# Dyna Glo vertical side box vs Oklahoma Joes Bandera



## schauzy (Jan 12, 2018)

I've been looking for a new smoker and I'm between the Dyna-Glo vertical offset and the Oklahoma Joes Bandera. I've seen good reviews for both. 

The Dyna Glo seems to need more modifications and I've seen some people having trouble maintaining an even temperature. I live in Indiana and plan to use it year round so that's a little concerning. 

The Bandera has much thicker steel so it seems temperature control would be easier. I don't know much about OKJ but many have said theyre not as good as they once were. 

Anyone have any first hand experience with either of these or any suggestions would be appreciated. 

Thanks!


----------



## jetsknicks1 (Feb 2, 2018)

schauzy said:


> I've been looking for a new smoker and I'm between the Dyna-Glo vertical offset and the Oklahoma Joes Bandera. I've seen good reviews for both.
> 
> The Dyna Glo seems to need more modifications and I've seen some people having trouble maintaining an even temperature. I live in Indiana and plan to use it year round so that's a little concerning.
> 
> ...


No responses? Lol. I’m seriously considering buying the OKJ Bandera today so I can use it for our SB party. I have a propane smoker that has been great but it’s been around a while and is pretty beat up. Plus, we’re planning on doing a ton of meat and it would be easier to have a bigger smoker.

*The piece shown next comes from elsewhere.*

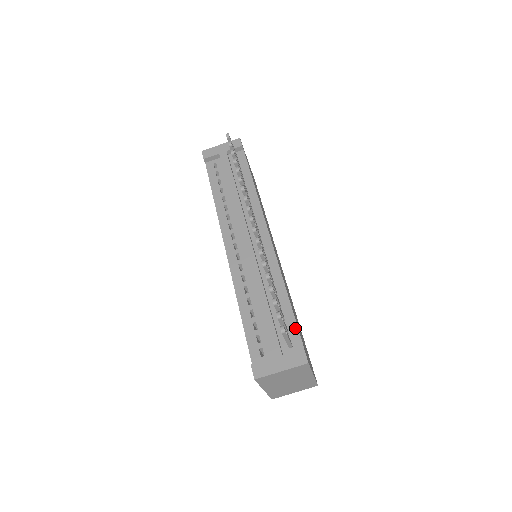
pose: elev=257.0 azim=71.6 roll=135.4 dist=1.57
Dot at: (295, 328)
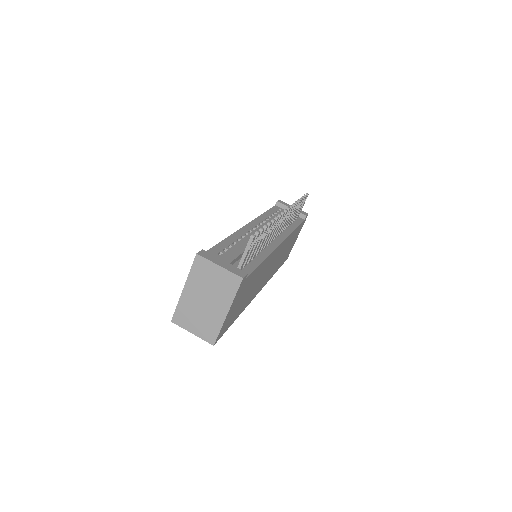
Dot at: (251, 270)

Any feedback from folks who own one?


----------



## Rings Я Us (Feb 2, 2018)

I don't  like the dyna-glo fire box and charcoal basket set up. The Bandera has a good system.. The Dyna-glo wide body is big though. Lots of room . Might be to big .


----------



## Rings Я Us (Feb 2, 2018)

I would buy something that has bigger than 15"x16" racks. Tired of the tiny racks you can't put brisket on or a big rack of ribs. 
Racks need to be 18" minimum 20"+ is best.


----------



## jetsknicks1 (Feb 2, 2018)

Thanks for the feedback guys. One of the reasons I’m looking at the OKJ is because it comes with the rib racks and two meat hooks. Seems like those would free up some space.


----------



## Rings Я Us (Feb 2, 2018)

Wonder how wide the racks are?


----------



## schauzy (Feb 2, 2018)

I got the dyna glo wide body for Christmas but am concerned that it’s too big. I don’t usually smoke a whole lot at a time and only have a couple parties a year so it would be a lot of space to heat. After looking over some reviews and seeing all the modifications to keep the dyna glo up to temp I’ve decided to gut the Bandera just haven’t had a chance to exchange them yet.


----------



## jetsknicks1 (Feb 2, 2018)

Went ahead and got the OKJ. Right now I’ve just got some turkey loin on and I’ll toss on some kielbasa and basically just let it roll all night to season. I can already tell that I’ll need to seal around the door and I’m having a bit of an issue with the temp but hey, I bought it today so I can play with it before Sunday.


----------



## radio (Feb 2, 2018)

I have an older Bandera I found on Craigs list for $20.  The firebox was eaten out from ashes being left in it and getting wet from the rain. I used an angle grinder and cut away the bottom and welded in a new section of 3/16 steel and put new 1/8 steel over the existing sides.
I would recommend doing the lid mod to help direct the heat into the chamber a bit better.  That big dome is not conducive to directing the heat through the opening, so weld some steel in there fix that.  I also added fire brick to the bottom of the cooking chamber and made a deflector to disperse the heat more evenly in the chamber.  If any smoke comes out between the firebox and cooking chamber, use some high temp silicone to seal the gaps all the way around.  Use high temp silicone or stove gasket material to make a gasket to seal leaks in the door and you will have a heckuva smoker!
Buy a welders blanket at Harbor Freight to insulate the smoker in cold/windy weather

Smoke away!


----------



## Rings Я Us (Feb 2, 2018)

Is the lid that way out of the box so you can use the grate there at the top position and have room for a chicken and what not ?  If you block off the lid area won't you be sacrificing your area for grilling? I know the new model has a  heat flow vent directing the heat down into the center of the cooking chamber.
I would get some kind of expanded metal charcoal basket for that thing. And make sure the air under the fb grate was excellent..  for ash to fall mostly.


----------



## Dshifter (Jun 13, 2019)

jetsknicks1 said:


> Went ahead and got the OKJ. Right now I’ve just got some turkey loin on and I’ll toss on some kielbasa and basically just let it roll all night to season. I can already tell that I’ll need to seal around the door and I’m having a bit of an issue with the temp but hey, I bought it today so I can play with it before Sunday.
> 
> View attachment 352433


I am looking at upgrading and the Bandera is high on my list, after you have owned one for a while now, what is your opinion?  Would you buy it again?
Thanks


----------



## Dshifter (Jun 13, 2019)

jetsknicks1 said:


> Went ahead and got the OKJ. Right now I’ve just got some turkey loin on and I’ll toss on some kielbasa and basically just let it roll all night to season. I can already tell that I’ll need to seal around the door and I’m having a bit of an issue with the temp but hey, I bought it today so I can play with it before Sunday.
> 
> View attachment 352433


I am looking at upgrading and the Bandera is high on my list, after you have owned one for a while now, what is your opinion? Would you buy it again?
Thanks


----------



## jetsknicks1 (Jun 13, 2019)

Dshifter said:


> I am looking at upgrading and the Bandera is high on my list, after you have owned one for a while now, what is your opinion? Would you buy it again?
> Thanks


I love it. Plenty of room for what I need and it’s pretty easy to control the temp.


----------